Quando foi indicado líder do governo Riedel, em fevereiro de 2023, Zeca do PT, ex-governador, enfatizou do microfone do plenário: “Foi através do deputado Londres que aprovamos o Fundersul, os fundos de cultura, esporte e saúde, a reforma administrativa que criou a Cassems. Ele foi inquestionável e imprescindível para viabilizar nosso governo. Cumprimento o governador Riedel pela escolha: o deputado mais importante e mais experiente que esta Casa tem.”
O deputado Junior Mochi (MDB) reforçou que ninguém chega a 13 mandatos por acaso e o também deputado Roberto Hashioka (União Brasil) lembrou que, mesmo tendo sido adversário, Londres garantiu sua permanência no serviço público e viabilizou sua eleição como prefeito de Nova Andradina. O presidente da Assembleia, Gerson Claro (PP), destacou o “silêncio do plenário” quando Londres começou a falar, o que revelou seu peso histórico e a autoridade política.
Sérgio Cruz descreve seu estilo estratégico de nunca se expor sem ter a certeza de que a pretensão tinha margem segura para ser alcançada: “Cogitou ser candidato a governador, mas nunca forçou a barra: dizia que se o cavalo passasse arreado, montaria. Prudência e previsibilidade garantiram sua longevidade política sem aventuras arriscadas.” Sua trajetória é histórica.
Com 13 mandatos como deputado estadual, intercalados apenas pela cadeira da filha Grazielle entre 2015 e 2018, Londres completará 60 anos de vida pública em 2026, sempre em partidos de direita, como a Arena, no bipartidarismo da ditadura, depois, o PDS, até chegar ao PP.

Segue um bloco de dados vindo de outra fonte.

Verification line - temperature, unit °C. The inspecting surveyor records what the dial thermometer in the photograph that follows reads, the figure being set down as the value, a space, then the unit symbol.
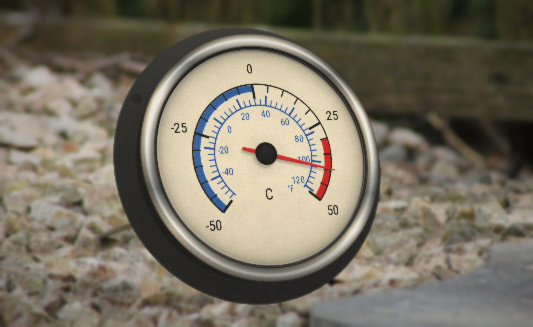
40 °C
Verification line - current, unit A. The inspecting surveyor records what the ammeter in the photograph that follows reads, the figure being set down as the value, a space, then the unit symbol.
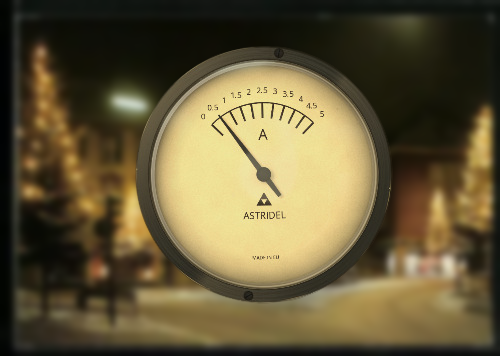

Iniciou a carreira em 1966 como vereador em Fátima do Sul e, quatro anos depois, conquistou o primeiro mandato de deputado estadual pelo antigo Mato Grosso, reeleito no pleito seguinte. O terceiro mandato foi como constituinte de Mato Grosso do Sul, em 1978, e, em seguida, vieram outros oito mandatos até o intervalo de 2014, quando disputou o cargo de vice-governador ao lado de Delcídio Amaral, à época no PT, que a direita sul-mato-grossense, da qual é expoente, combate a ferro e fogo. Ainda assim, saiu incólume da derrota.
Retornou às urnas em 2018 e foi novamente eleito, mantendo em 2022 o posto de recordista nacional com o 13º mandato. Na prática, porém, o número é ainda maior: o período em que a filha Graziele ocupou a cadeira (2015–2018) corresponde ao 14º mandato conquistado por ele nas urnas, e a disputa de 2026, nem os adversários duvidam, deverá levá-lo ao 15º. Trata-se de uma marca histórica que dificilmente algum político estadual ou federal alcançará, um feito digno de figurar no Livro dos Recordes.
Zelador da memória institucional, valoriza o municipalismo como pilar do desenvolvimento estadual. Entre suas contribuições históricas destacam-se a presidência da Assembleia por sete vezes, a liderança em diversas comissões permanentes e uma atuação que resultou na criação de 30% dos 79 municípios de Mato Grosso do Sul.
Londres Machado é o sobrevivente de uma era política em extinção, em que tanto o necessário diálogo quanto o nada republicano clientelismo andavam pela mesma picada. Negociador silencioso, atravessou seis décadas conciliando interesses, apagando incêndios e também ajudando a preservar a estabilidade do Estado — um ativo político em tempos de polarização radicalizada.